A first step on harmonizing meteorological and hydrological data in the EDI data repository was a workshop on the “Next generation climate/hydrological data products” (March 12-14, 2019) at the University of New Mexico in Albuquerque, NM. The workshop was jointly organized by EDI, LTER and the Forest Service with the goal of developing a strategy for harmonizing weather, climate and hydrological data that are currently located in the EDI data repository and in the ClimDB/HydroDB (a centralized server to provide open access to long-term meteorological and streamflow records from a collection of research sites).
The necessity arose from the fact that the ClimDB/HydroDB software is aging and too difficult to maintain. Also, available data are limited in terms of parameters and time resolution. The group decided to archive all data currently residing in ClimDB/HydroDB in the EDI data repository, to convert (harmonize) the data into a common data model and continue the ClimDB/HydroDB functionality into the future with other software products that support visualization, filtering and analysis of the data packages.
A data harmonization framework, developed by EDI will be used that is currently successfully applied to designing data packages for community survey data: ecocomDP. Figure 1 shows a schematic of the concept. Archived raw data (level 0 – L0) are converted to a common harmonized data model (level 1 – L1). The L1 data allow for a straightforward data discovery and conversion into derived data products (level 2 – L2) in support of synthesis and other cross site studies.
A number of data models commonly used in the research community for harmonizing meteorological and hydrological data were reviewed and discussed. The group suggested to evaluate the ODM data model for time series data as the L1 data model. The ODM was developed and is widely used by the Consortium of Universities for the Advancement of Hydrologic Science (CUHASI). CUAHSI is a data platform with a workspace that provides tools for visualization, analysis and might provide some of the ClimDB/HydroDB plotting functionality. The groups intent is to develop other software products for visualization through online hackathons.

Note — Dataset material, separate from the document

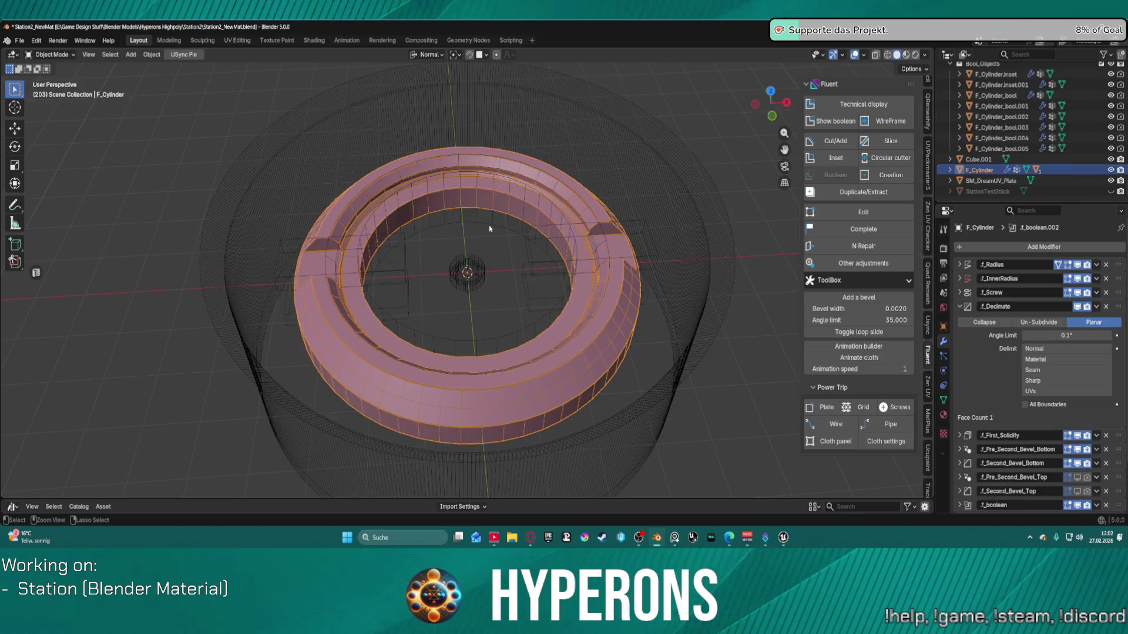
pyautogui.press('ctrl+b')
pyautogui.press('ctrl+b')
pyautogui.press('ctrl+b')
pyautogui.press('ctrl+b')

A first draft of a workflow was designed for converting all ClimDB/HydroDB products (L0) as well as meteorological and hydrological data in the EDI repository (raw L0) archive those in the EDI data repository as L1 data packages. If the ODM data model is adopted, the data packages will also be available in CUAHSI, hopefully with comparable functionality to ClimDB/HydroDB (see figure 2 for the conceptual workflow).
Wade Sheldon demonstrated how the GCE Data Toolbox can be applied for the conversion of L0 data packages to the L1 data model. Margaret O’Brien led the discussion on semantic mappings between important terms in different vocabularies used for archiving meteorological and hydrological data (ClimDB/HydroDB, LTER, AMS, ENVO, CF, EnvThes, ODM, NCEI), in order to pick a candidate vocabulary for the L1 data model (initially CUAHSI ODM vocabulary). Vocabularies are important for defining suitable keywords at the data package level and thereby enhance data discoverability in the EDI repository and via Google’s data search.
- Strategic workshop on “Next generation climate/hydrological data products” (organized by EDI, LTER, Forest Service) for developing a strategy on harmonizing weather, climate and hydrological data in the EDI data repository and ClimDB/HydroDB (University of New Mexico, Albuquerque, NM, March 2019).
- The results of the workshop were presented at an LTER Information Manager Water Cooler, April 9, 2019.
- EDI webinar on June 18, 2019 “CUAHSI Tools for Data Management”, speaker: Martin Seul, Technical Director CUAHSI.
- Working Session at ESIP Summer Meeting (Tacoma, WA, July 2019): “Preparing climate and hydrological time series data for submission to CUAHSI”. Moderator: Corinna Gries (EDI); Speakers: M. Seul, W. Sheldon, M. O’Brien (EDI), S. Remillard.